Mi apoyo moral al muy moral ataque de los Estados Unidos e Inglaterra al régimen de Irak no carece de límites. Por ejemplo, su moralidad sería mayor y más indudable si además de eliminar el peligro que dentro y fuera de Irak suponen el señor Husein y sus armas, arramblara también con el resto de obstáculos políticos que impiden la total libertad de los pueblos de la zona, entre los cuales ocupa un lugar destacado el principio de la intangibilidad de las fronteras. Pues sería profundamente moral que como resultado de la invasión, querido o no querido, desaparecieran caducos vestigios imperiales y pudiera constituirse un Estado nacional kurdo no sólo en Irak, sino también en Turquía, Irán y Siria. Se me reñirá como provocador y se me dirá que esto sería irresponsable por las graves consecuencias políticas que acarrearía en términos de inestabilidad de la región. Como ha mostrado la experiencia de la disolución de Yugoslavia, es posible que mis correctores tuvieran razón. Su argumento no es en principio ético, sino sólo político, pero no ignoro que la política linda a veces con la moral por el lado de la prudencia. Y no soy tan purista que quiera que se haga justicia aun si perece el mundo.

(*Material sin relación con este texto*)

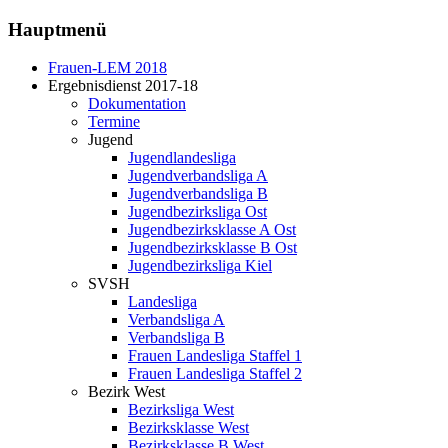
Hauptmenü
Frauen-LEM 2018
Ergebnisdienst 2017-18
Dokumentation
Termine
Jugend
Jugendlandesliga
Jugendverbandsliga A
Jugendverbandsliga B
Jugendbezirksliga Ost
Jugendbezirksklasse A Ost
Jugendbezirksklasse B Ost
Jugendbezirksliga Kiel
SVSH
Landesliga
Verbandsliga A
Verbandsliga B
Frauen Landesliga Staffel 1
Frauen Landesliga Staffel 2
Bezirk West
Bezirksliga West
Bezirksklasse West
Bezirksklasse B West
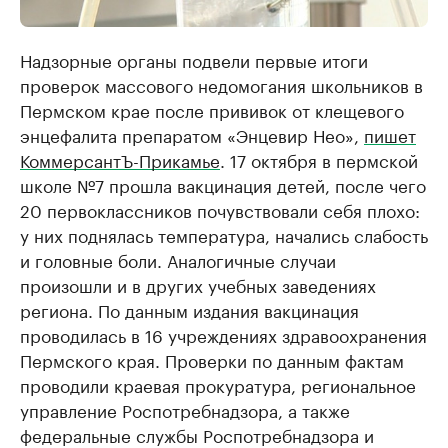
Надзорные органы подвели первые итоги
проверок массового недомогания школьников в
Пермском крае после прививок от клещевого
энцефалита препаратом «Энцевир Нео»,
пишет
КоммерсантЪ-Прикамье
. 17 октября в пермской
школе №7 прошла вакцинация детей, после чего
20 первоклассников почувствовали себя плохо:
у них поднялась температура, начались слабость
и головные боли. Аналогичные случаи
произошли и в других учебных заведениях
региона. По данным издания вакцинация
проводилась в 16 учреждениях здравоохранения
Пермского края. Проверки по данным фактам
проводили краевая прокуратура, региональное
управление Роспотребнадзора, а также
федеральные службы Роспотребнадзора и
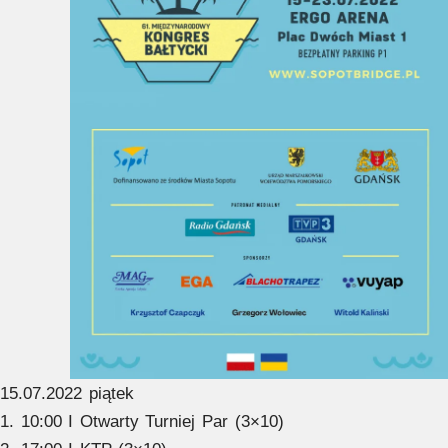
15.07.2022 piątek
1. 10:00 I Otwarty Turniej Par (3×10)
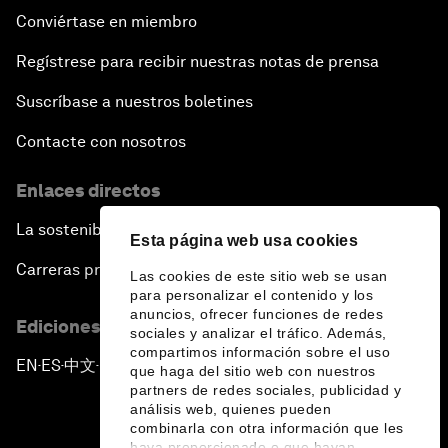
Conviértase en miembro
Regístrese para recibir nuestras notas de prensa
Suscríbase a nuestros boletines
Contacte con nosotros
Enlaces directos
La sostenibilidad en el Foro
Esta página web usa cookies
Carreras profesionales
Las cookies de este sitio web se usan
para personalizar el contenido y los
anuncios, ofrecer funciones de redes
Ediciones en otros idiomas
sociales y analizar el tráfico. Además,
compartimos información sobre el uso
EN
ES
中文
日本語
▪
▪
▪
que haga del sitio web con nuestros
partners de redes sociales, publicidad y
análisis web, quienes pueden
combinarla con otra información que les
haya proporcionado o que hayan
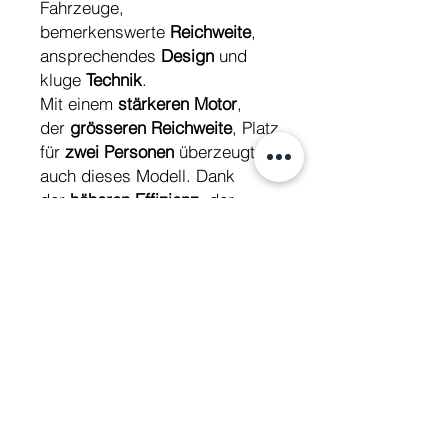
Fahrzeuge,
bemerkenswerte
Reichweite
,
ansprechendes
Design
und
kluge
Technik
.
Mit einem
stärkeren Motor
,
der
grösseren Reichweite
, Platz
für
zwei Personen
überzeugt
auch dieses Modell. Dank
der
höheren Effizienz
, der
Wattiefe und noch
höheren
Qualitätsstandards
kan
n die
Robo S
mit anderen
bekannten Marken
wie
NIU
locker mithalten.
Technische Daten
Motor
3000W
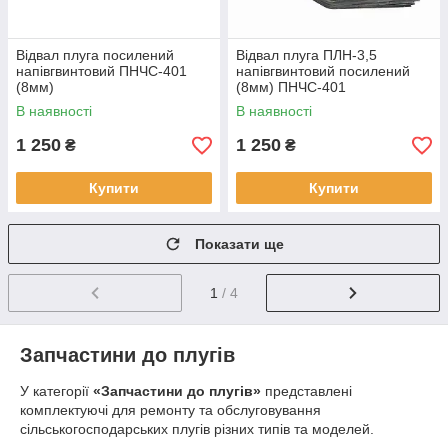
Відвал плуга посилений
Відвал плуга ПЛН-3,5
напівгвинтовий ПНЧС-401
напівгвинтовий посилений
(8мм)
(8мм) ПНЧС-401
В наявності
В наявності
1 250
1 250
₴
₴
Купити
Купити
Показати ще
1
/ 4
Запчастини до плугів
У категорії
«Запчастини до плугів»
представлені
комплектуючі для ремонту та обслуговування
сільськогосподарських плугів різних типів та моделей.
Асортимент включає
леміхи, відвали, передплужники,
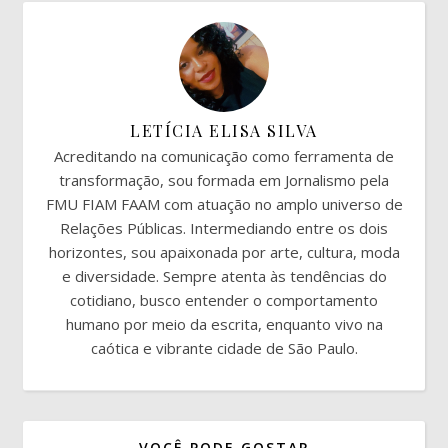
LETÍCIA ELISA SILVA
Acreditando na comunicação como ferramenta de
transformação, sou formada em Jornalismo pela
FMU FIAM FAAM com atuação no amplo universo de
Relações Públicas. Intermediando entre os dois
horizontes, sou apaixonada por arte, cultura, moda
e diversidade. Sempre atenta às tendências do
cotidiano, busco entender o comportamento
humano por meio da escrita, enquanto vivo na
caótica e vibrante cidade de São Paulo.
VOCÊ PODE GOSTAR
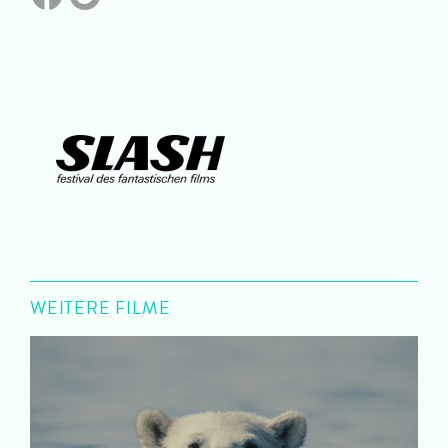
WEITERE FILME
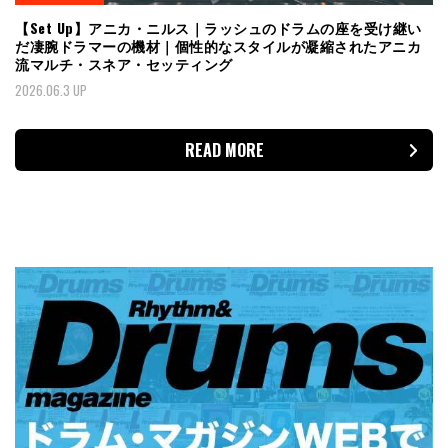
【Set Up】アニカ・ニルス｜ラッシュのドラムの座を受け継い
だ凄腕ドラマーの機材｜個性的なスタイルが凝縮されたアニカ
流マルチ・スネア・セッティング
2026.06.3 UP
READ MORE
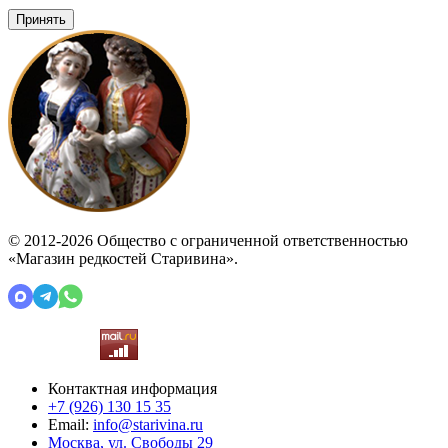
Принять
© 2012-2026 Общество с ограниченной ответственностью
«Магазин редкостей Старивина».
Контактная информация
+7 (926)
130 15 35
Email:
info@starivina.ru
Москва, ул. Свободы 29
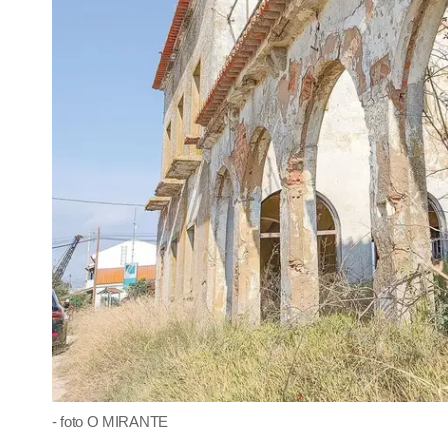
- foto O MIRANTE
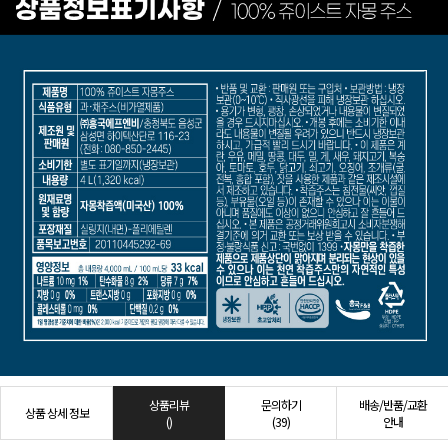
상품리뷰
문의하기
배송/반품/교환
상품 상세 정보
()
(39)
안내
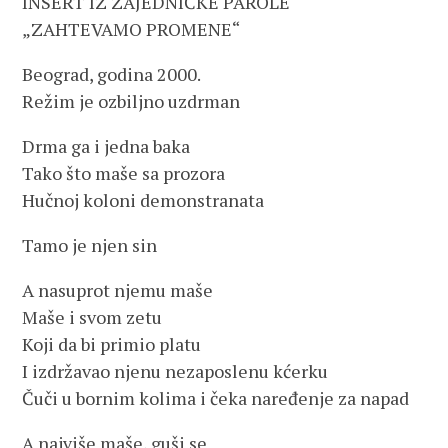
INSERT IZ ZAJEDNIČKE PAROLE
„ZAHTEVAMO PROMENE“
Beograd, godina 2000.
Režim je ozbiljno uzdrman
Drma ga i jedna baka
Tako što maše sa prozora
Hučnoj koloni demonstranata
Tamo je njen sin
A nasuprot njemu maše
Maše i svom zetu
Koji da bi primio platu
I izdržavao njenu nezaposlenu kćerku
Čuči u bornim kolima i čeka naređenje za napad
A najviše maše, guši se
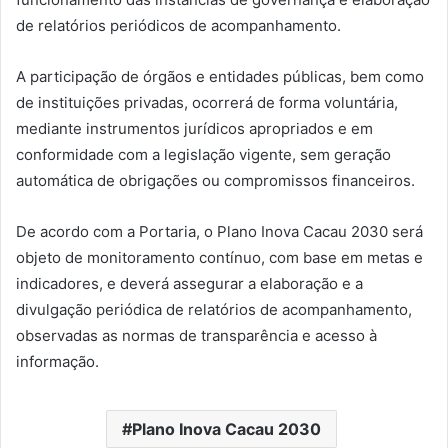
de relatórios periódicos de acompanhamento.
A participação de órgãos e entidades públicas, bem como
de instituições privadas, ocorrerá de forma voluntária,
mediante instrumentos jurídicos apropriados e em
conformidade com a legislação vigente, sem geração
automática de obrigações ou compromissos financeiros.
De acordo com a Portaria, o Plano Inova Cacau 2030 será
objeto de monitoramento contínuo, com base em metas e
indicadores, e deverá assegurar a elaboração e a
divulgação periódica de relatórios de acompanhamento,
observadas as normas de transparência e acesso à
informação.
Plano Inova Cacau 2030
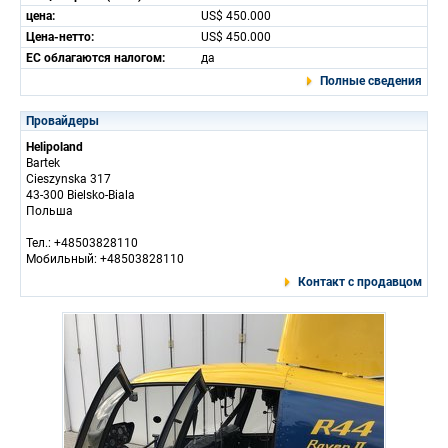
цена:
US$ 450.000
Цена-нетто:
US$ 450.000
ЕС облагаются налогом:
да
Полные сведения
Провайдеры
Helipoland
Bartek
Cieszynska 317
43-300 Bielsko-Biala
Польша
Тел.: +48503828110
Мобильный: +48503828110
Контакт с продавцом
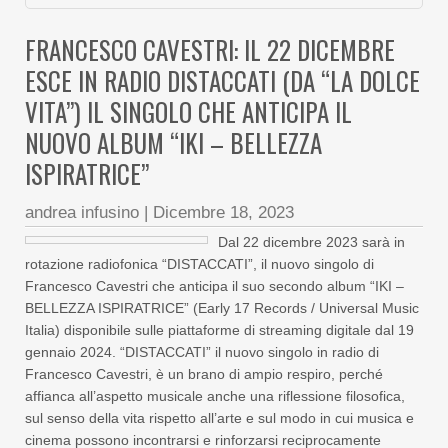
FRANCESCO CAVESTRI: IL 22 DICEMBRE
ESCE IN RADIO DISTACCATI (DA “LA DOLCE
VITA”) IL SINGOLO CHE ANTICIPA IL
NUOVO ALBUM “IKI – BELLEZZA
ISPIRATRICE”
andrea infusino
|
Dicembre 18, 2023
Dal 22 dicembre 2023 sarà in
rotazione radiofonica “DISTACCATI”, il nuovo singolo di
Francesco Cavestri che anticipa il suo secondo album “IKI –
BELLEZZA ISPIRATRICE” (Early 17 Records / Universal Music
Italia) disponibile sulle piattaforme di streaming digitale dal 19
gennaio 2024. “DISTACCATI” il nuovo singolo in radio di
Francesco Cavestri, è un brano di ampio respiro, perché
affianca all’aspetto musicale anche una riflessione filosofica,
sul senso della vita rispetto all’arte e sul modo in cui musica e
cinema possono incontrarsi e rinforzarsi reciprocamente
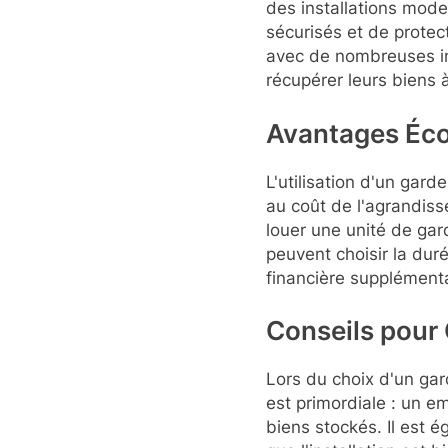
des installations mod
sécurisés et de protect
avec de nombreuses ins
récupérer leurs biens
Avantages Éc
L'utilisation d'un ga
au coût de l'agrandis
louer une unité de gar
peuvent choisir la duré
financière supplémenta
Conseils pour
Lors du choix d'un gar
est primordiale : un e
biens stockés. Il est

Mi apoyo moral al muy moral ataque contra el actual régimen de Bagdad no está exento tampoco de recelos e inquietudes. Me gustaría, en efecto, estar seguro de que, además de moral, la acción es legal y que cumpliera con todas las exigencias, requisitos y garantías del derecho internacional, la principal de las cuales es, como se sabe, el apoyo del Consejo de Seguridad de la ONU. Ello habría sucedido de haber estado Francia, Alemania, Rusia y China más interesadas en la injerencia humanitaria y menos en mantener el actual status quo en Irak, Sadam Husein incluido. Pero sus cálculos políticos, no sé tampoco bien por qué, han arrojado este resultado y no han apoyado la invasión. Si la resolución 1.441 no fuera cobertura legal suficiente, es claro que tengo que elegir entre la moralidad y la legalidad. Dilema ante el cual no veo otra actitud ética que dejar de lado, como Antígona, la ley de la ciudad y ponerme del lado de los que pueden contribuir al progreso de la democracia, la libertad y el respeto de los derechos humanos.

Julio Carabaña es catedrático de Sociología de la Complutense.